O Estado de S. Paulo

25/03/2008 na edição 478

TIBETE
O Estado de S. Paulo

Chineses divulgam lista de ‘ativistas procurados’

‘A China divulgou ontem uma lista de 21 manifestantes tibetanos ‘mais procurados’ acusados de ‘pôr em risco a segurança nacional’. Segundo Pequim, eles agrediram policiais, cometeram roubos ou incendiaram edifícios. Alguns teriam aparecido em imagens feitas em Lhasa, capital do Tibete, portando facas e espadas. Ao mesmo tempo, milhares de soldados avançavam na direção do Tibete para conter a revolta.
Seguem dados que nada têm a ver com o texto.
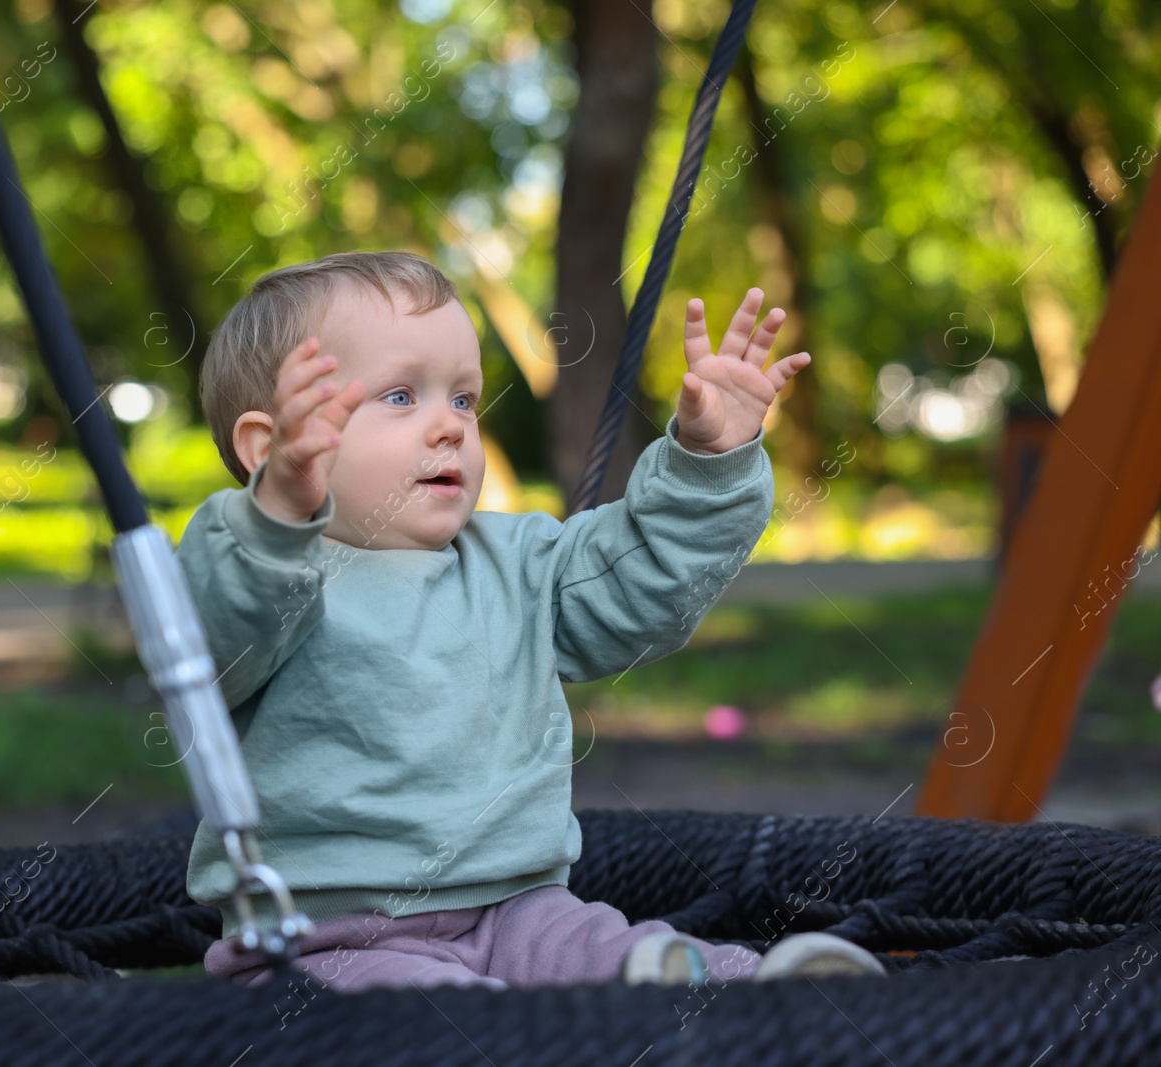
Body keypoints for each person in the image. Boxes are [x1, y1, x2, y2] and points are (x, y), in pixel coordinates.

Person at [175, 250, 882, 995]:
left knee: (612, 948)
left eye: (462, 399)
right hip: (329, 937)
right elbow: (216, 642)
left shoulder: (520, 562)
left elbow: (642, 577)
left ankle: (759, 992)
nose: (449, 427)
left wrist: (710, 458)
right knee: (413, 1014)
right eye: (398, 397)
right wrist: (275, 520)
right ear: (265, 449)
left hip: (521, 910)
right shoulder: (265, 573)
Em Dharamsala, na Índia, a presidente da Câmara dos Representantes dos EUA, a democrata Nancy Pelosi, deu seu apoio ao dalai-lama, líder tibetano no exílio. Nancy qualificou a repressão chinesa de um ‘desafio para a consciência’ de todos os países e conclamou a comunidade internacional a condenar a ação da China. ‘Se nós, que defendemos a liberdade pelo mundo, não protestarmos contra a opressão chinesa no Tibete, perderemos o respeito para falar sobre direitos humanos em qualquer outro lugar.’’

CUBA
O Estado de S. Paulo

‘Granma’ cria seção com cartas de leitores

‘O jornal do Partido Comunista cubano Granma abriu ontem, após mais de quatro décadas de existência, uma seção com cartas de leitores. Em uma edição especial com 16 páginas em vez das 8 habituais, o jornal publicou mensagens contra e a favor das reformas que estão sendo discutidas pelo governo, sob o comando de Raúl Castro.’

 

INTERNET
Felipe Grandin

Cresce 120% o número de denúncias de pedofilia online

‘Levantamento da ONG SaferNet mostra que o número de denúncias de pedofilia na internet no Brasil aumentou 120% entre 2006 e 2007, passando de 121.358 para 267.470. Somente neste ano, a Central Nacional de Denúncias de Crimes Cibernéticos, mantida pela entidade, recebeu 39.820 denúncias de pornografia infantil online – cerca de 500 por dia.

Esse crescimento se deve, em parte, à ampliação do acesso à internet e à maior divulgação do serviço na mídia. A grande quantidade de denúncias, porém, deixa claro que a pedofilia online é um crime que acontece em larga escala.

Apesar da dimensão do problema, não há política pública federal voltada para combater a pedofilia online. Em setembro de 2006, a Secretaria Especial dos Direitos Humanos da Presidência da República (SEDH) criou uma comissão responsável por elaborar um plano com esse objetivo, mas nada foi colocado em prática até agora. ‘O investimento do Estado brasileiro nessa área é zero’, afirma o presidente da ONG SaferNet, Thiago Tavares.

Ele cita a Polícia Federal, que investiga crimes virtuais de maneira quase informal, pois não há, em sua estrutura, uma divisão específica para esse fim. A PF requisitou a criação dessa divisão, mas o projeto está no Ministério do Planejamento desde 2005. ‘Os delegados são quase voluntários. E a prioridade são os crimes contra o patrimônio’, diz. ‘Apenas seis Estados têm delegacias especializadas, mas a estrutura, o pessoal e o treinamento são insuficientes.’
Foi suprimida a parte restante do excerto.